Compared to publicly-traded utility companies in Asia with market values higher than $5 billion and for which data is available for return on invested capital, closely held State Grid has a lower return than every company aside from Korea Gas Corp. Among the listed companies, the average return is 8.8 percent, according to the most recent data compiled by Bloomberg.

“If you don’t determine how much you get paid and you have to pay for the cost of the goods, there’s not a lot you can do to maximize profits,” said Jacobelli.

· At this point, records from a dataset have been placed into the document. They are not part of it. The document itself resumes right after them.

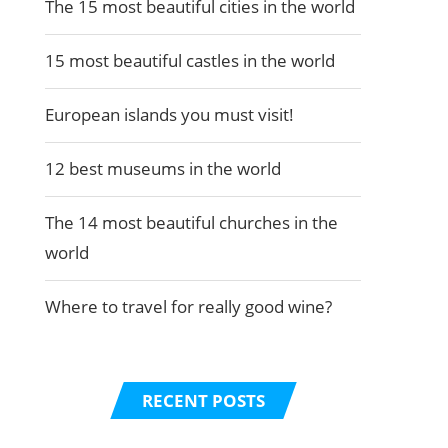
The 15 most beautiful cities in the world
15 most beautiful castles in the world
European islands you must visit!
12 best museums in the world
The 14 most beautiful churches in the
world
Where to travel for really good wine?
RECENT POSTS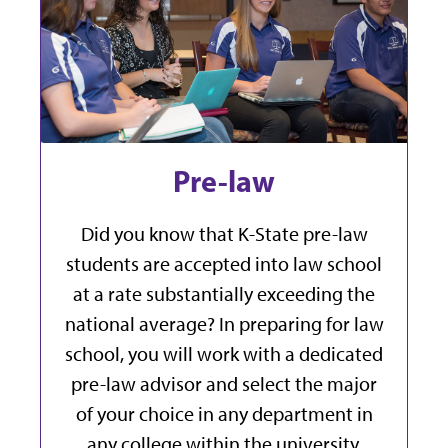
Pre-law
Did you know that K-State pre-law
students are accepted into law school
at a rate substantially exceeding the
national average? In preparing for law
school, you will work with a dedicated
pre-law advisor and select the major
of your choice in any department in
any college within the university.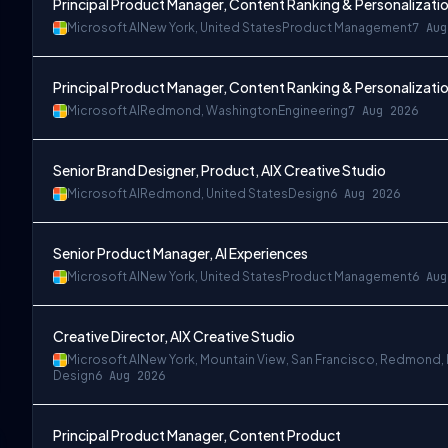
Principal Product Manager, Content Ranking & Personalizatio
Microsoft AI
New York, United States
Product Management
7 Aug
Principal Product Manager, Content Ranking & Personalizatio
Microsoft AI
Redmond, Washington
Engineering
7 Aug 2026
Senior Brand Designer, Product, AIX Creative Studio
Microsoft AI
Redmond, United States
Design
6 Aug 2026
 Angeles
Senior Product Manager, AI Experiences
Microsoft AI
New York, United States
Product Management
6 Aug
Creative Director, AIX Creative Studio
Microsoft AI
New York, Mountain View, San Francisco, Redmond,
Design
6 Aug 2026
Principal Product Manager, Content Product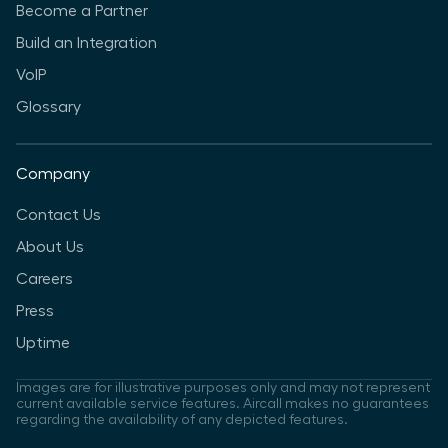
Become a Partner
Build an Integration
VoIP
Glossary
Company
Contact Us
About Us
Careers
Press
Uptime
Images are for illustrative purposes only and may not represent
current available service features. Aircall makes no guarantees
regarding the availability of any depicted features.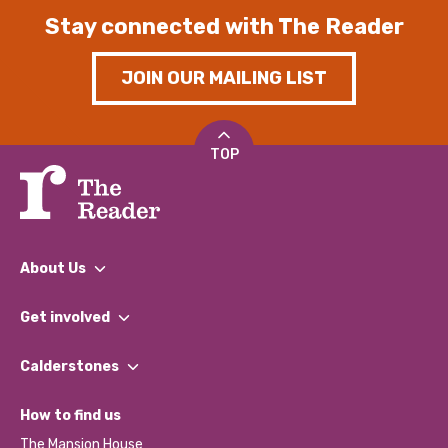
Stay connected with The Reader
JOIN OUR MAILING LIST
TOP
About Us
What We Do
Get involved
Our People
Find a Group
Our Impact Report 2024/2025
Calderstones
Jobs
Our Equity, Diversity & Inclusion Commitment
What’s Happening
Become a Volunteer
How to find us
Our Social Media Moderation Policy
Calderstones Membership
Partner With Us
The Mansion House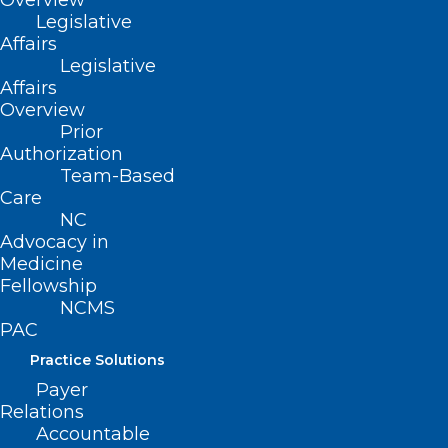
Overview
Legislative
Affairs
ADDRESS
Legislative
Affairs
Overview
222 N. Person Street
Prior
Suite 101
Authorization
Raleigh, NC 27601
Team-Based
Care
CONTACT US
NC
Advocacy in
Medicine
(919) 833-3836
Fellowship
(800) 722-1350
NCMS
(919) 833-2023 (fax)
PAC
ncms@ncmedsoc.org
Practice Solutions
Payer
QUICK LINKS
Relations
Accountable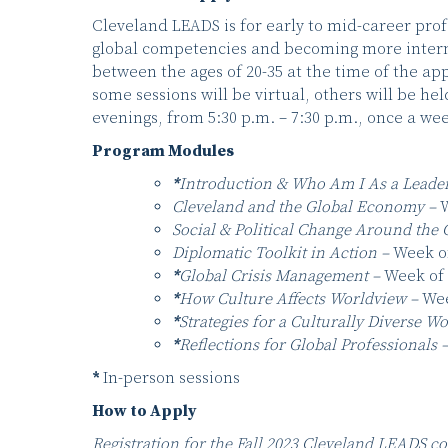
Cleveland LEADS is for early to mid-career prof
global competencies and becoming more intern
between the ages of 20-35 at the time of the ap
some sessions will be virtual, others will be he
evenings, from 5:30 p.m. – 7:30 p.m., once a 
Program Modules
*
Introduction & Who Am I As a Leade
Cleveland and the Global Economy –
W
Social & Political Change Around the 
Diplomatic Toolkit in Action –
Week of
*
Global Crisis Management –
Week of 
*
How Culture Affects Worldview –
Wee
*
Strategies for a Culturally Diverse W
*
Reflections for Global Professionals 
*
In-person sessions
How to Apply
Registration for the Fall 2023 Cleveland LEADS co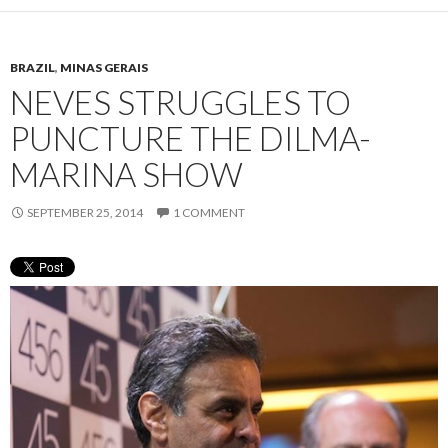
BRAZIL
,
MINAS GERAIS
NEVES STRUGGLES TO
PUNCTURE THE DILMA-
MARINA SHOW
SEPTEMBER 25, 2014
1 COMMENT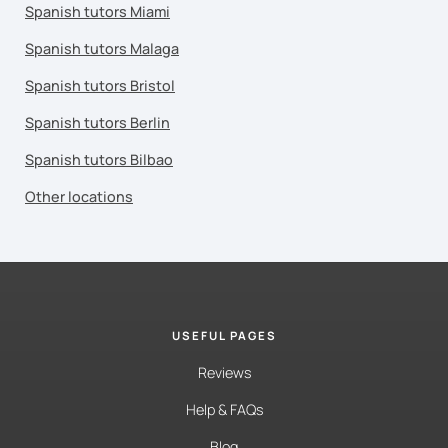
Spanish tutors Miami
Spanish tutors Malaga
Spanish tutors Bristol
Spanish tutors Berlin
Spanish tutors Bilbao
Other locations
USEFUL PAGES
Reviews
Help & FAQs
Blog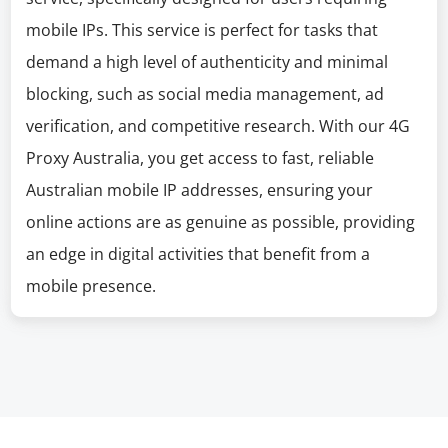
mobile IPs. This service is perfect for tasks that
demand a high level of authenticity and minimal
blocking, such as social media management, ad
verification, and competitive research. With our 4G
Proxy Australia, you get access to fast, reliable
Australian mobile IP addresses, ensuring your
online actions are as genuine as possible, providing
an edge in digital activities that benefit from a
mobile presence.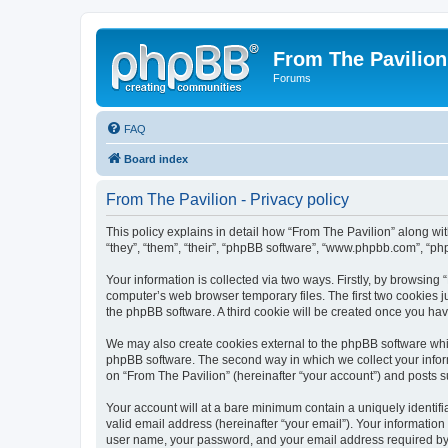
From The Pavilion
Forums
FAQ
Board index
From The Pavilion - Privacy policy
This policy explains in detail how “From The Pavilion” along wit
“they”, “them”, “their”, “phpBB software”, “www.phpbb.com”, “ph
Your information is collected via two ways. Firstly, by browsing
computer’s web browser temporary files. The first two cookies ju
the phpBB software. A third cookie will be created once you ha
We may also create cookies external to the phpBB software whil
phpBB software. The second way in which we collect your inform
on “From The Pavilion” (hereinafter “your account”) and posts su
Your account will at a bare minimum contain a uniquely identif
valid email address (hereinafter “your email”). Your information
user name, your password, and your email address required by “F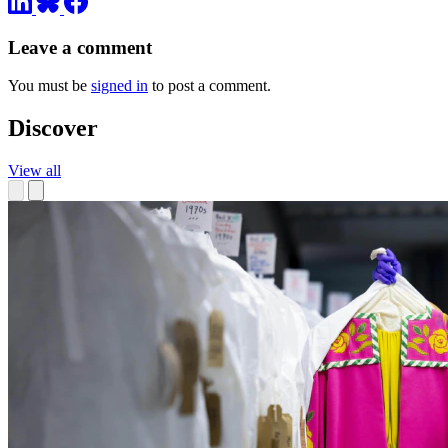
Leave a comment
You must be
signed in
to post a comment.
Discover
View all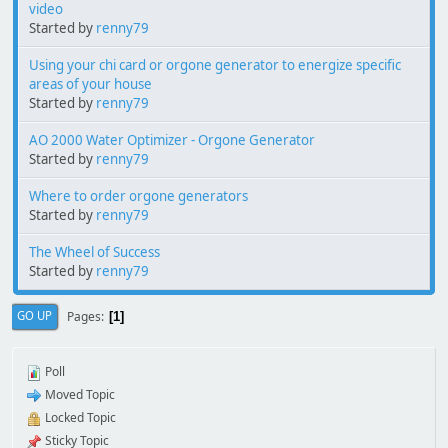
video
Started by
renny79
Using your chi card or orgone generator to energize specific
areas of your house
Started by
renny79
AO 2000 Water Optimizer - Orgone Generator
Started by
renny79
Where to order orgone generators
Started by
renny79
The Wheel of Success
Started by
renny79
Pages
GO UP
1
Poll
Moved Topic
Locked Topic
Sticky Topic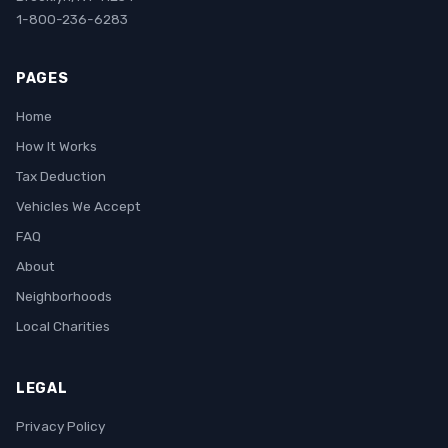
1-800-236-6283
PAGES
Home
How It Works
Tax Deduction
Vehicles We Accept
FAQ
About
Neighborhoods
Local Charities
LEGAL
Privacy Policy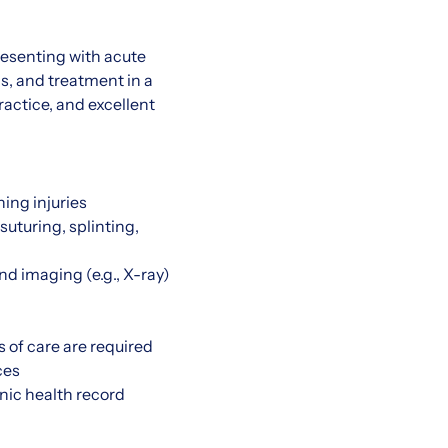
resenting with acute
is, and treatment in a
actice, and excellent
ning injuries
uturing, splinting,
nd imaging (e.g., X-ray)
 of care are required
ces
nic health record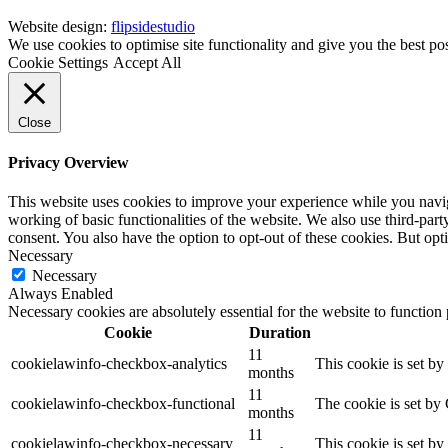
Website design:
flipsidestudio
We use cookies to optimise site functionality and give you the best po
Cookie Settings
Accept All
Close
Privacy Overview
This website uses cookies to improve your experience while you navigat
working of basic functionalities of the website. We also use third-pa
consent. You also have the option to opt-out of these cookies. But op
Necessary
Necessary
Always Enabled
Necessary cookies are absolutely essential for the website to function
Cookie
Duration
11
cookielawinfo-checkbox-analytics
This cookie is set b
months
11
cookielawinfo-checkbox-functional
The cookie is set by
months
11
cookielawinfo-checkbox-necessary
This cookie is set b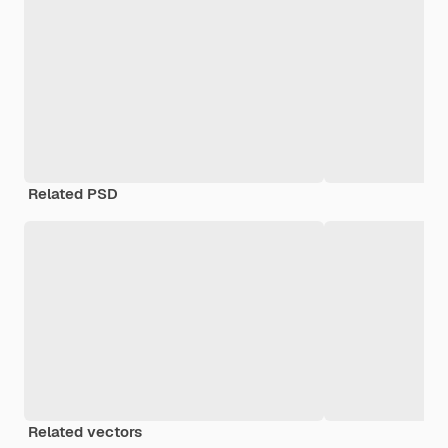
Related PSD
Related vectors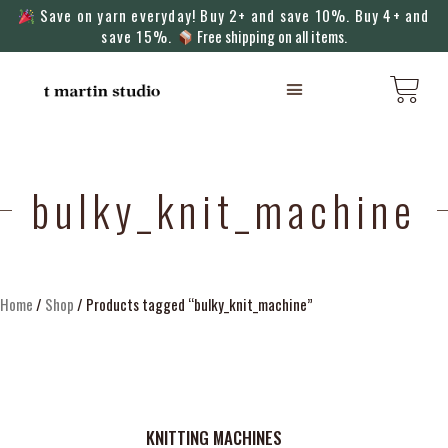
Save on yarn everyday! Buy 2+ and save 10%. Buy 4+ and
save 15%.
Free shipping on all items.
KNITTING MACHINES
bulky_knit_machine
Home
/
Shop
/ Products tagged “bulky_knit_machine”
KNITTING MACHINES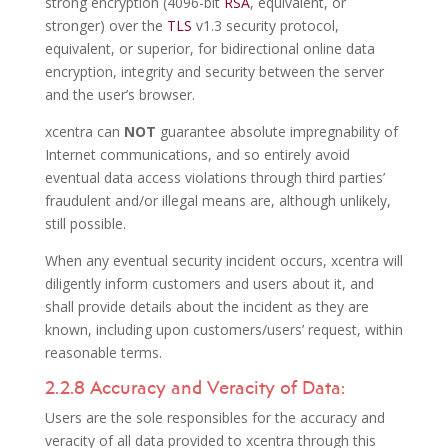
strong encryption (4096-bit
RSA
, equivalent, or
stronger) over the
TLS
v1.3 security protocol,
equivalent, or superior, for bidirectional online data
encryption, integrity and security between the server
and the user’s browser.
xcentra can
NOT
guarantee absolute impregnability of
Internet communications, and so entirely avoid
eventual data access violations through third parties’
fraudulent and/or illegal means are, although unlikely,
still possible.
When any eventual security incident occurs, xcentra will
diligently inform customers and users about it, and
shall provide details about the incident as they are
known, including upon customers/users’ request, within
reasonable terms.
2.2.8 Accuracy and Veracity of Data:
Users are the sole responsibles for the accuracy and
veracity of all data provided to xcentra through this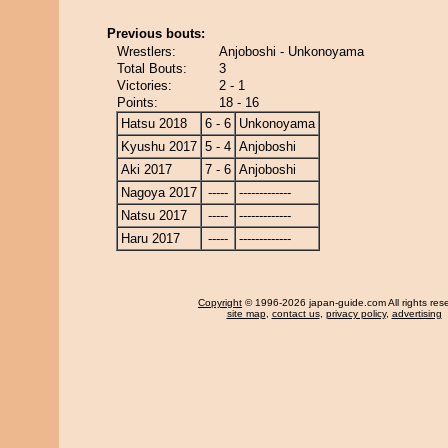
Previous bouts:
Wrestlers:
Anjoboshi - Unkonoyama
Total Bouts:
3
Victories:
2 - 1
Points:
18 - 16
Hatsu 2018
6 - 6
Unkonoyama
Kyushu 2017
5 - 4
Anjoboshi
Aki 2017
7 - 6
Anjoboshi
Nagoya 2017
-----
-------------
Natsu 2017
-----
-------------
Haru 2017
-----
-------------
Copyright
© 1996-2026 japan-guide.com All rights res
site map
,
contact us
,
privacy policy
,
advertising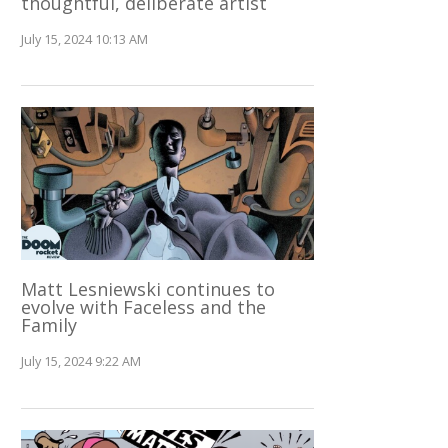
thoughtful, deliberate artist
July 15, 2024 10:13 AM
Matt Lesniewski continues to
evolve with Faceless and the
Family
July 15, 2024 9:22 AM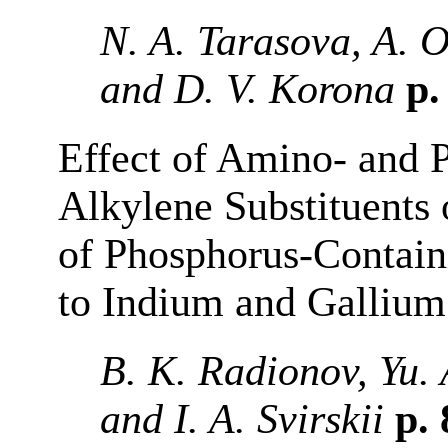
N. A. Tarasova, A. O
and D. V. Korona
p.
Effect of Amino- and 
Alkylene Substituents
of Phosphorus-Contain
to Indium and Gallium
B. K. Radionov, Yu. 
and I. A. Svirskii
p.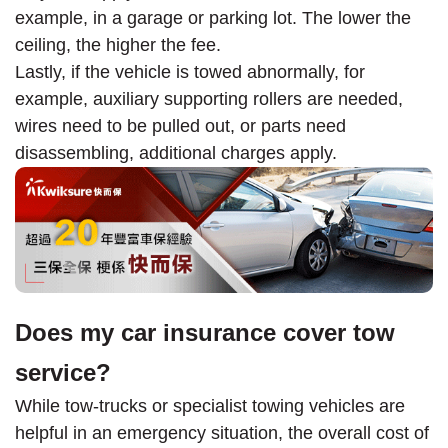
example, in a garage or parking lot. The lower the
ceiling, the higher the fee.
Lastly, if the vehicle is towed abnormally, for
example, auxiliary supporting rollers are needed,
wires need to be pulled out, or parts need
disassembling, additional charges apply.
Does my car insurance cover tow
service?
While tow-trucks or specialist towing vehicles are
helpful in an emergency situation, the overall cost of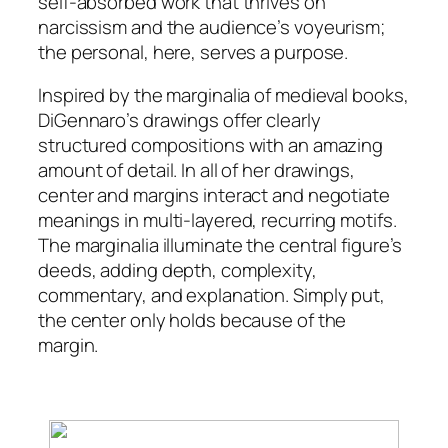
self-absorbed work that thrives on
narcissism and the audience’s voyeurism;
the personal, here, serves a purpose.
Inspired by the marginalia of medieval books,
DiGennaro’s drawings offer clearly
structured compositions with an amazing
amount of detail. In all of her drawings,
center and margins interact and negotiate
meanings in multi-layered, recurring motifs.
The marginalia illuminate the central figure’s
deeds, adding depth, complexity,
commentary, and explanation. Simply put,
the center only holds because of the
margin.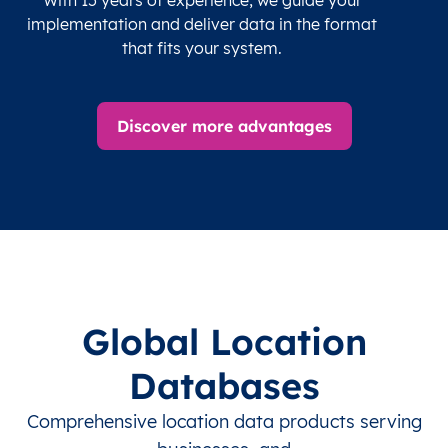
implementation and deliver data in the format
that fits your system.
Discover more advantages
Global Location
Databases
Comprehensive location data products serving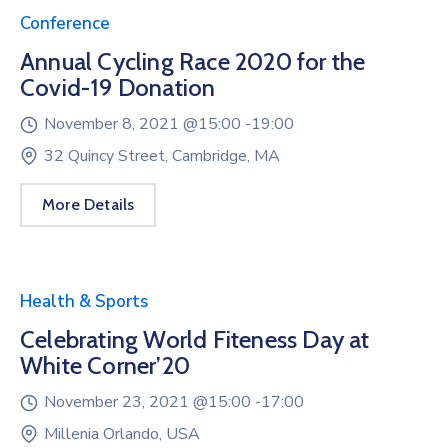
Conference
Annual Cycling Race 2020 for the
Covid-19 Donation
November 8, 2021 @
15:00 -
19:00
32 Quincy Street, Cambridge, MA
More Details
Health & Sports
Celebrating World Fiteness Day at
White Corner’20
November 23, 2021 @
15:00 -
17:00
Millenia Orlando, USA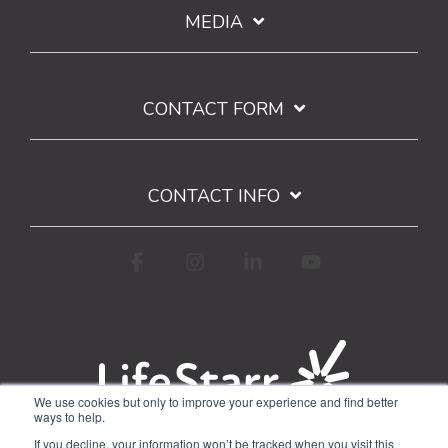
MEDIA
CONTACT FORM
CONTACT INFO
Facebook
Instagram
Linkedin
YouTube
We use cookies but only to improve your experience and find better
ways to help.
Terms of Use
Privacy Policy
If you decline, your information won’t be tracked when you visit this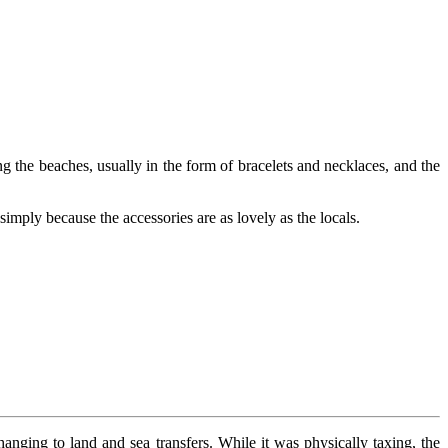
g the beaches, usually in the form of bracelets and necklaces, and the
simply because the accessories are as lovely as the locals.
hanging to land and sea transfers. While it was physically taxing, the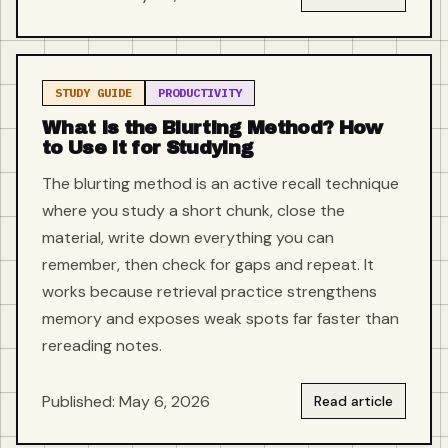
STUDY GUIDE
PRODUCTIVITY
What Is the Blurting Method? How
to Use It for Studying
The blurting method is an active recall technique
where you study a short chunk, close the
material, write down everything you can
remember, then check for gaps and repeat. It
works because retrieval practice strengthens
memory and exposes weak spots far faster than
rereading notes.
Published: May 6, 2026
Read article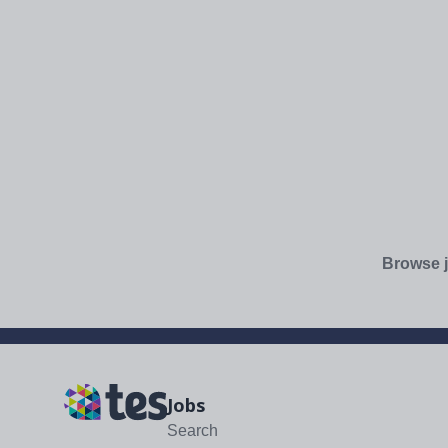
Browse j
Jobs
Search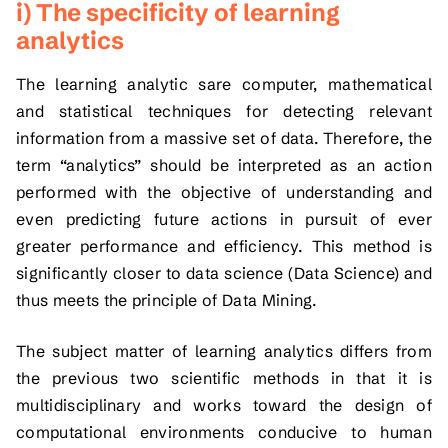
i) The specificity of learning
analytics
The learning analytic sare computer, mathematical
and statistical techniques for detecting relevant
information from a massive set of data. Therefore, the
term “analytics” should be interpreted as an action
performed with the objective of understanding and
even predicting future actions in pursuit of ever
greater performance and efficiency. This method is
significantly closer to data science (Data Science) and
thus meets the principle of Data Mining.
The subject matter of learning analytics differs from
the previous two scientific methods in that it is
multidisciplinary and works toward the design of
computational environments conducive to human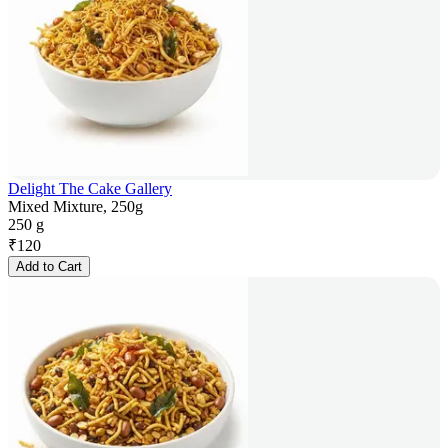
Delight The Cake Gallery
Mixed Mixture, 250g
250 g
₹
120
Add to Cart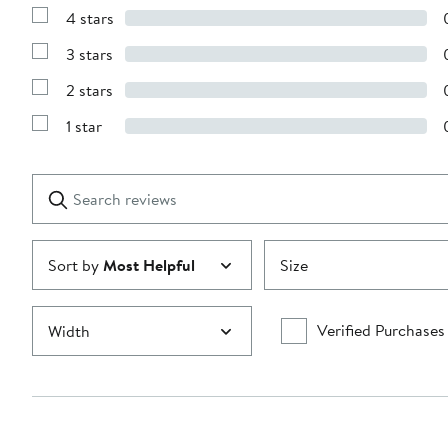
Reviews
4 stars
with
Show
5
Reviews
stars
3 stars
with
Show
4
Reviews
stars
2 stars
with
Show
3
Reviews
stars
1 star
with
Show
2
Reviews
stars
with
1
Search
Clear
star
reviews
Submit
Sort by
Most Helpful
Size
Verified Purchases
Width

Australian power companies are regulated by the Australian Energy Regulator, which determines how much a network operator can charge, usually over a five-year period. That process, where the regulator stipulates a fair return and a fair cost of debt, makes such assets appealing to a large buyer such as State Grid, according to Atkins at Morningstar.

State Assets

“It makes more sense for these assets to go to big, strong players that can access debt and equity cheaply,” he said.

It’s not just publicly-traded utilities that may appeal to State Grid. Electricity assets owned by Australian state governments also are expected to attract Chinese buyers if they are put up for sale, said Parker at PwC.

New South Wales state may opt to sell networks that carry electricity to homes and businesses -- assets known as poles and wires, David Leitch, a Sydney-based analyst at UBS AG, said in a phone interview. A full sale could bring in as much as A$34.5 billion, Infrastructure Partnerships Australia estimated in 2011.

State Grid is also targeting other nations. It has spent more than $7 billion in overseas acquisitions since 2007, including investments in Brazil and the Philippines, according to estimates by UBS last year.

That doesn’t mean State Grid won’t continue to look for more regulated power investments in Australia, said Atkins at Morningstar.

“It makes sense for big companies like that to buy these kinds of assets,” he said. “They’ve dipped their toe in the water here with SP AusNet.”